Saxton, K. E., & Rawls, W. J. (2006). Soil water characteristic estimates by texture and organic matter for hydrologic solutions. Soil Science Society of America Journal, 70(5), 1569-1578. https://doi.org/10.2136/sssaj2005.0117

Examples

S = C = 0.20; OM = 2.5
expt(S, C, OM)
Ksat(S, C, OM)           # 12.19
bubble(S, C, OM)
field_capacity(S, C, OM) # 32.1%
wilting_point(S, C, OM)  # 13.8%
# Fractional soil moisture
Wcr_FT(S, C, OM)
Wpwp_FT(S, C, OM)

XAJ model Parameter calibration

Description

XAJ model Parameter calibration

Usage

XAJ_calib(
  Qobs,
  prcp,
  ET0,
  area,
  dt = 24,
  date = NULL,
  maxn = 1000,
  index = "KGE",
  seed = 1,
  ...
)

Arguments

Qobs

Observed Total runoff, (m^3/s)

prcp

Precipitation (mm/d)

ET0

Pan evaporation or potential evapotranspiration (mm/d)

area

basin area (km^2).

dt

time step (hour)

date

(optional) corresponding date of Qobs

index

KGE or NSE

seed

(can be ignored) starting number of random number generator, see base::set.seed() for details.
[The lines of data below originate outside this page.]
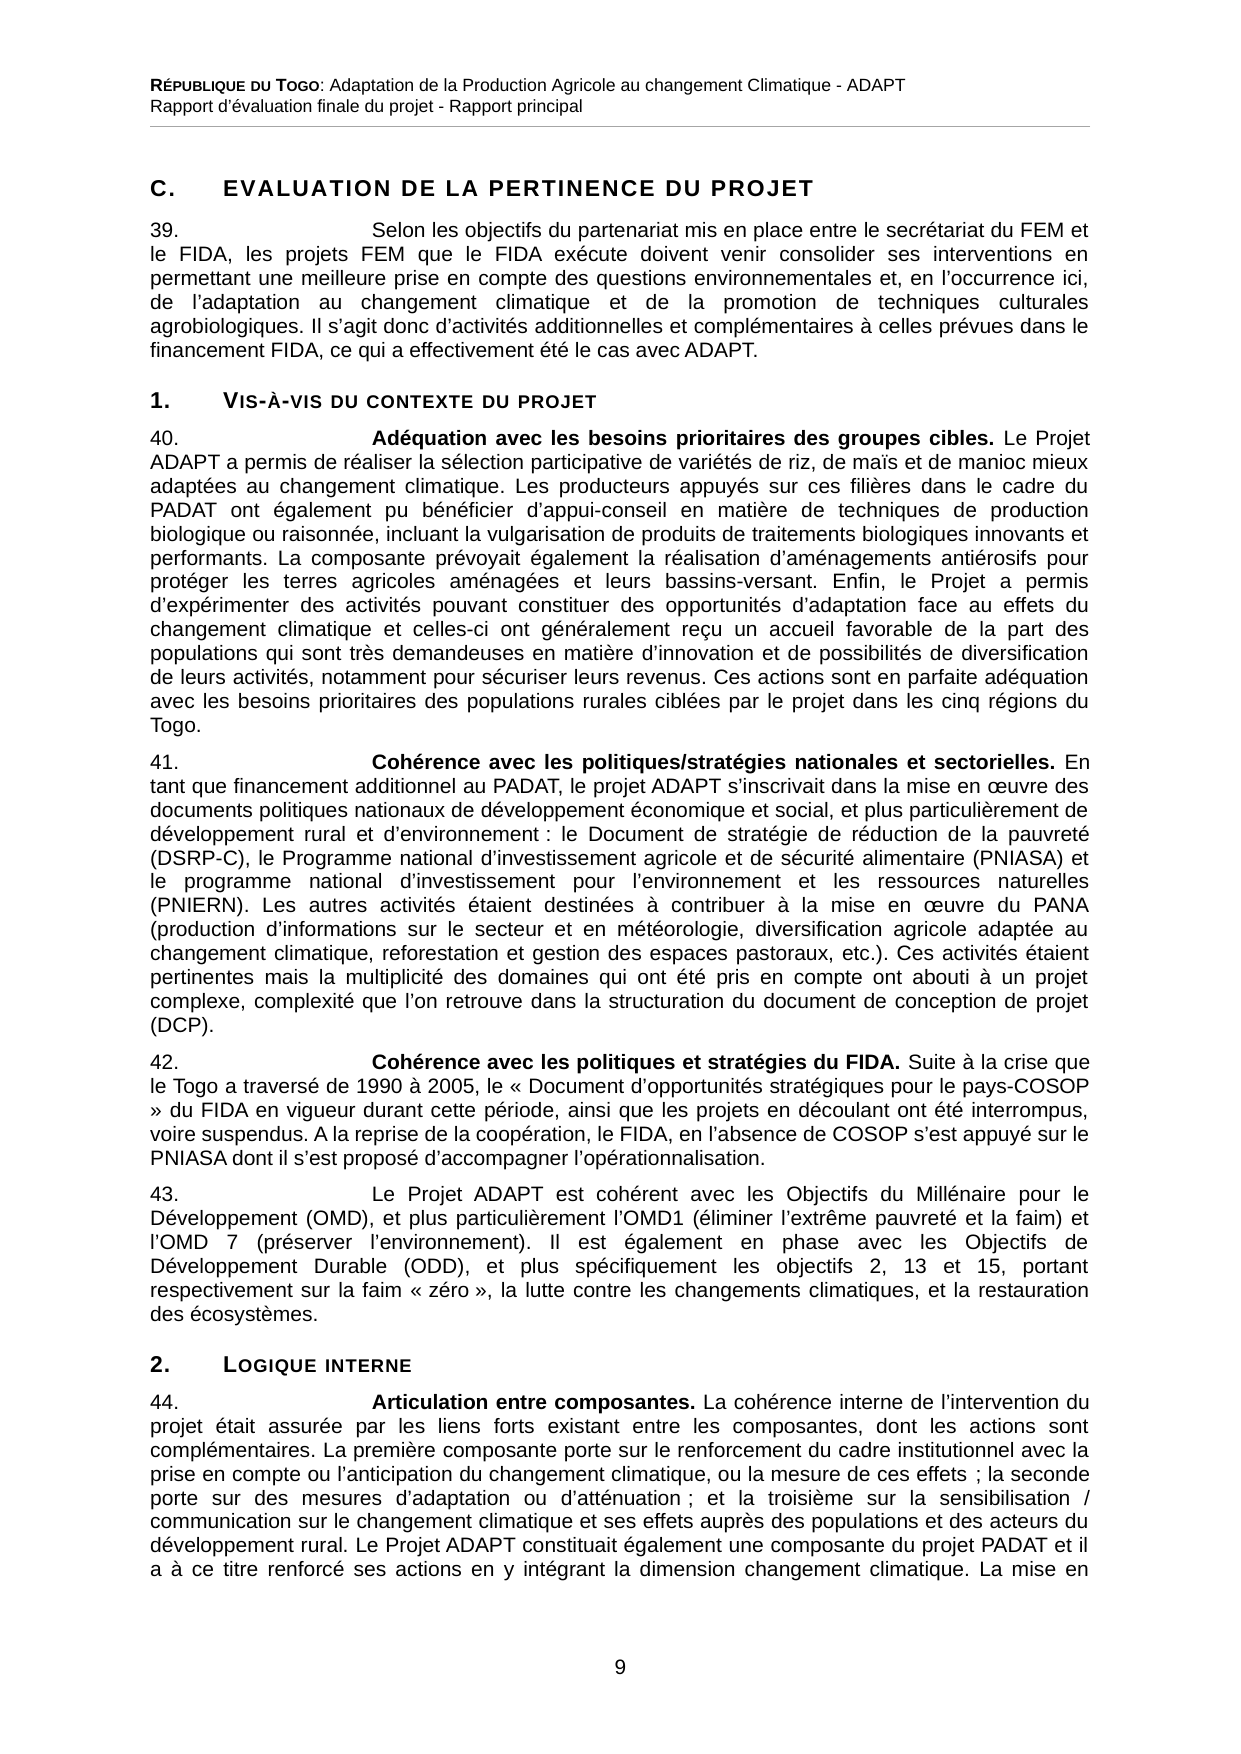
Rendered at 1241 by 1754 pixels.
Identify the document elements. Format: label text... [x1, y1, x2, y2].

subtitle Evaluation de la pertinence du Projet [150, 175, 1090, 201]
text Adéquation avec les besoins prioritaires des groupes cibles. Le Projet ADAPT a permis de réaliser la sélection participative de variétés de riz, de maïs et de manioc mieux adaptées au changement climatique. Les producteurs appuyés sur ces filières dans le cadre du PADAT ont également pu bénéficier d’appui-conseil en matière de techniques de production biologique ou raisonnée, incluant la vulgarisation de produits de traitements biologiques innovants et performants. La composante prévoyait également la réalisation d’aménagements antiérosifs pour protéger les terres agricoles aménagées et leurs bassins-versant. Enfin, le Projet a permis d’expérimenter des activités pouvant constituer des opportunités d’adaptation face au effets du changement climatique et celles-ci ont généralement reçu un accueil favorable de la part des populations qui sont très demandeuses en matière d’innovation et de possibilités de diversification de leurs activités, notamment pour sécuriser leurs revenus. Ces actions sont en parfaite adéquation avec les besoins prioritaires des populations rurales ciblées par le projet dans les cinq régions du Togo. [150, 426, 1090, 737]
text Le Projet ADAPT est cohérent avec les Objectifs du Millénaire pour le Développement (OMD), et plus particulièrement l’OMD1 (éliminer l’extrême pauvreté et la faim) et l’OMD 7 (préserver l’environnement). Il est également en phase avec les Objectifs de Développement Durable (ODD), et plus spécifiquement les objectifs 2, 13 et 15, portant respectivement sur la faim « zéro », la lutte contre les changements climatiques, et la restauration des écosystèmes. [150, 1182, 1090, 1326]
subtitle Vis-à-vis du contexte du projet [150, 387, 1090, 413]
text Selon les objectifs du partenariat mis en place entre le secrétariat du FEM et le FIDA, les projets FEM que le FIDA exécute doivent venir consolider ses interventions en permettant une meilleure prise en compte des questions environnementales et, en l’occurrence ici, de l’adaptation au changement climatique et de la promotion de techniques culturales agrobiologiques. Il s’agit donc d’activités additionnelles et complémentaires à celles prévues dans le financement FIDA, ce qui a effectivement été le cas avec ADAPT. [150, 218, 1090, 362]
text Cohérence avec les politiques/stratégies nationales et sectorielles. En tant que financement additionnel au PADAT, le projet ADAPT s’inscrivait dans la mise en œuvre des documents politiques nationaux de développement économique et social, et plus particulièrement de développement rural et d’environnement : le Document de stratégie de réduction de la pauvreté (DSRP-C), le Programme national d’investissement agricole et de sécurité alimentaire (PNIASA) et le programme national d’investissement pour l’environnement et les ressources naturelles (PNIERN). Les autres activités étaient destinées à contribuer à la mise en œuvre du PANA (production d’informations sur le secteur et en météorologie, diversification agricole adaptée au changement climatique, reforestation et gestion des espaces pastoraux, etc.). Ces activités étaient pertinentes mais la multiplicité des domaines qui ont été pris en compte ont abouti à un projet complexe, complexité que l’on retrouve dans la structuration du document de conception de projet (DCP). [150, 749, 1090, 1037]
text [150, 1389, 1090, 1581]
subtitle Logique interne [150, 1351, 1090, 1377]
text Cohérence avec les politiques et stratégies du FIDA. Suite à la crise que le Togo a traversé de 1990 à 2005, le « Document d’opportunités stratégiques pour le pays-COSOP » du FIDA en vigueur durant cette période, ainsi que les projets en découlant ont été interrompus, voire suspendus. A la reprise de la coopération, le FIDA, en l’absence de COSOP s’est appuyé sur le PNIASA dont il s’est proposé d’accompagner l’opérationnalisation. [150, 1049, 1090, 1169]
This parameter is to make sure optimization result is same in different tries.

...

ignored


XAJ_predict

Description

XAJ_predict

Usage

XAJ_predict(model, newdata)

Arguments

model

XAJ model returned by XAJ_calib()

newdata

A data.frame, with the column of prcp, ET0, date (optional).